### What to work on
Would you repeat every entry below word for word but drop the images?

### Records for the task
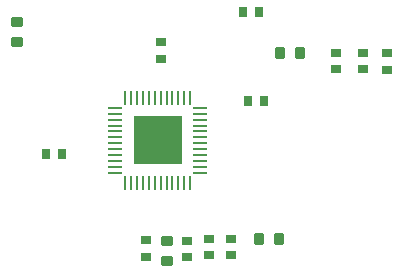
<source format=gtp>
G04*
G04 #@! TF.GenerationSoftware,Altium Limited,Altium Designer,22.7.1 (60)*
G04*
G04 Layer_Color=8421504*
%FSLAX25Y25*%
%MOIN*%
G70*
G04*
G04 #@! TF.SameCoordinates,AD343771-C5E9-4EEF-B234-C8D92CA984D8*
G04*
G04*
G04 #@! TF.FilePolarity,Positive*
G04*
G01*
G75*
%ADD17O,0.04724X0.00984*%
%ADD18O,0.00984X0.04724*%
%ADD19R,0.16142X0.16142*%
%ADD20R,0.03740X0.02953*%
%ADD21R,0.02953X0.03740*%
G04:AMPARAMS|DCode=22|XSize=39.37mil|YSize=35.43mil|CornerRadius=4.43mil|HoleSize=0mil|Usage=FLASHONLY|Rotation=0.000|XOffset=0mil|YOffset=0mil|HoleType=Round|Shape=RoundedRectangle|*
%AMROUNDEDRECTD22*
21,1,0.03937,0.02657,0,0,0.0*
21,1,0.03051,0.03543,0,0,0.0*
1,1,0.00886,0.01526,-0.01329*
1,1,0.00886,-0.01526,-0.01329*
1,1,0.00886,-0.01526,0.01329*
1,1,0.00886,0.01526,0.01329*
%
%ADD22ROUNDEDRECTD22*%
G04:AMPARAMS|DCode=23|XSize=39.37mil|YSize=35.43mil|CornerRadius=4.43mil|HoleSize=0mil|Usage=FLASHONLY|Rotation=270.000|XOffset=0mil|YOffset=0mil|HoleType=Round|Shape=RoundedRectangle|*
%AMROUNDEDRECTD23*
21,1,0.03937,0.02657,0,0,270.0*
21,1,0.03051,0.03543,0,0,270.0*
1,1,0.00886,-0.01329,-0.01526*
1,1,0.00886,-0.01329,0.01526*
1,1,0.00886,0.01329,0.01526*
1,1,0.00886,0.01329,-0.01526*
%
%ADD23ROUNDEDRECTD23*%
D17*
X440075Y292673D02*
D03*
Y294642D02*
D03*
Y296610D02*
D03*
Y298579D02*
D03*
Y300547D02*
D03*
Y302516D02*
D03*
Y304484D02*
D03*
Y306453D02*
D03*
Y308421D02*
D03*
Y310390D02*
D03*
Y312358D02*
D03*
Y314327D02*
D03*
X411925D02*
D03*
Y312358D02*
D03*
Y310390D02*
D03*
Y308421D02*
D03*
Y306453D02*
D03*
Y304484D02*
D03*
Y302516D02*
D03*
Y300547D02*
D03*
Y298579D02*
D03*
Y296610D02*
D03*
Y294642D02*
D03*
Y292673D02*
D03*
D18*
X436827Y317575D02*
D03*
X434858D02*
D03*
X432890D02*
D03*
X430921D02*
D03*
X428953D02*
D03*
X426984D02*
D03*
X425016D02*
D03*
X423047D02*
D03*
X421079D02*
D03*
X419110D02*
D03*
X417142D02*
D03*
X415173D02*
D03*
Y289425D02*
D03*
X417142D02*
D03*
X419110D02*
D03*
X421079D02*
D03*
X423047D02*
D03*
X425016D02*
D03*
X426984D02*
D03*
X428953D02*
D03*
X430921D02*
D03*
X432890D02*
D03*
X434858D02*
D03*
X436827D02*
D03*
D19*
X426000Y303500D02*
D03*
D20*
X502319Y332500D02*
D03*
Y326988D02*
D03*
X494319Y332756D02*
D03*
Y327244D02*
D03*
X485319Y332756D02*
D03*
Y327244D02*
D03*
X450500Y265244D02*
D03*
Y270756D02*
D03*
X443000Y265244D02*
D03*
Y270756D02*
D03*
X427000Y330744D02*
D03*
Y336256D02*
D03*
X422000Y270256D02*
D03*
Y264744D02*
D03*
X435719Y264462D02*
D03*
Y269973D02*
D03*
D21*
X454365Y346296D02*
D03*
X459877D02*
D03*
X461516Y316500D02*
D03*
X456004D02*
D03*
X388744Y299000D02*
D03*
X394256D02*
D03*
D22*
X379000Y342834D02*
D03*
Y336141D02*
D03*
X428953Y269847D02*
D03*
Y263154D02*
D03*
D23*
X466347Y270756D02*
D03*
X459654D02*
D03*
X466653Y332500D02*
D03*
X473347D02*
D03*
M02*

</source>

### Result of the exercise
<source format=gtp>
G04*
G04 #@! TF.GenerationSoftware,Altium Limited,Altium Designer,22.7.1 (60)*
G04*
G04 Layer_Color=8421504*
%FSLAX25Y25*%
%MOIN*%
G70*
G04*
G04 #@! TF.SameCoordinates,AD343771-C5E9-4EEF-B234-C8D92CA984D8*
G04*
G04*
G04 #@! TF.FilePolarity,Positive*
G04*
G01*
G75*
%ADD17O,0.04724X0.00984*%
%ADD18O,0.00984X0.04724*%
%ADD19R,0.16142X0.16142*%
%ADD20R,0.03740X0.02953*%
%ADD21R,0.02953X0.03740*%
G04:AMPARAMS|DCode=22|XSize=39.37mil|YSize=35.43mil|CornerRadius=4.43mil|HoleSize=0mil|Usage=FLASHONLY|Rotation=0.000|XOffset=0mil|YOffset=0mil|HoleType=Round|Shape=RoundedRectangle|*
%AMROUNDEDRECTD22*
21,1,0.03937,0.02657,0,0,0.0*
21,1,0.03051,0.03543,0,0,0.0*
1,1,0.00886,0.01526,-0.01329*
1,1,0.00886,-0.01526,-0.01329*
1,1,0.00886,-0.01526,0.01329*
1,1,0.00886,0.01526,0.01329*
%
%ADD22ROUNDEDRECTD22*%
G04:AMPARAMS|DCode=23|XSize=39.37mil|YSize=35.43mil|CornerRadius=4.43mil|HoleSize=0mil|Usage=FLASHONLY|Rotation=270.000|XOffset=0mil|YOffset=0mil|HoleType=Round|Shape=RoundedRectangle|*
%AMROUNDEDRECTD23*
21,1,0.03937,0.02657,0,0,270.0*
21,1,0.03051,0.03543,0,0,270.0*
1,1,0.00886,-0.01329,-0.01526*
1,1,0.00886,-0.01329,0.01526*
1,1,0.00886,0.01329,0.01526*
1,1,0.00886,0.01329,-0.01526*
%
%ADD23ROUNDEDRECTD23*%
D17*
X440075Y292673D02*
D03*
Y294642D02*
D03*
Y296610D02*
D03*
Y298579D02*
D03*
Y300547D02*
D03*
Y302516D02*
D03*
Y304484D02*
D03*
Y306453D02*
D03*
Y308421D02*
D03*
Y310390D02*
D03*
Y312358D02*
D03*
Y314327D02*
D03*
X411925D02*
D03*
Y312358D02*
D03*
Y310390D02*
D03*
Y308421D02*
D03*
Y306453D02*
D03*
Y304484D02*
D03*
Y302516D02*
D03*
Y300547D02*
D03*
Y298579D02*
D03*
Y296610D02*
D03*
Y294642D02*
D03*
Y292673D02*
D03*
D18*
X436827Y317575D02*
D03*
X434858D02*
D03*
X432890D02*
D03*
X430921D02*
D03*
X428953D02*
D03*
X426984D02*
D03*
X425016D02*
D03*
X423047D02*
D03*
X421079D02*
D03*
X419110D02*
D03*
X417142D02*
D03*
X415173D02*
D03*
Y289425D02*
D03*
X417142D02*
D03*
X419110D02*
D03*
X421079D02*
D03*
X423047D02*
D03*
X425016D02*
D03*
X426984D02*
D03*
X428953D02*
D03*
X430921D02*
D03*
X432890D02*
D03*
X434858D02*
D03*
X436827D02*
D03*
D19*
X426000Y303500D02*
D03*
D20*
X502319Y332500D02*
D03*
Y326988D02*
D03*
X494319Y332756D02*
D03*
Y327244D02*
D03*
X485319Y332756D02*
D03*
Y327244D02*
D03*
X450500Y265244D02*
D03*
Y270756D02*
D03*
X443000Y265244D02*
D03*
Y270756D02*
D03*
X427000Y330744D02*
D03*
Y336256D02*
D03*
X422000Y270256D02*
D03*
Y264744D02*
D03*
X435719Y264462D02*
D03*
Y269973D02*
D03*
D21*
X454365Y346296D02*
D03*
X459877D02*
D03*
X461516Y316500D02*
D03*
X456004D02*
D03*
X388744Y299000D02*
D03*
X394256D02*
D03*
D22*
X379000Y342834D02*
D03*
Y336141D02*
D03*
X428953Y269847D02*
D03*
Y263154D02*
D03*
D23*
X466347Y270756D02*
D03*
X459654D02*
D03*
X466653Y332500D02*
D03*
X473347D02*
D03*
M02*

</source>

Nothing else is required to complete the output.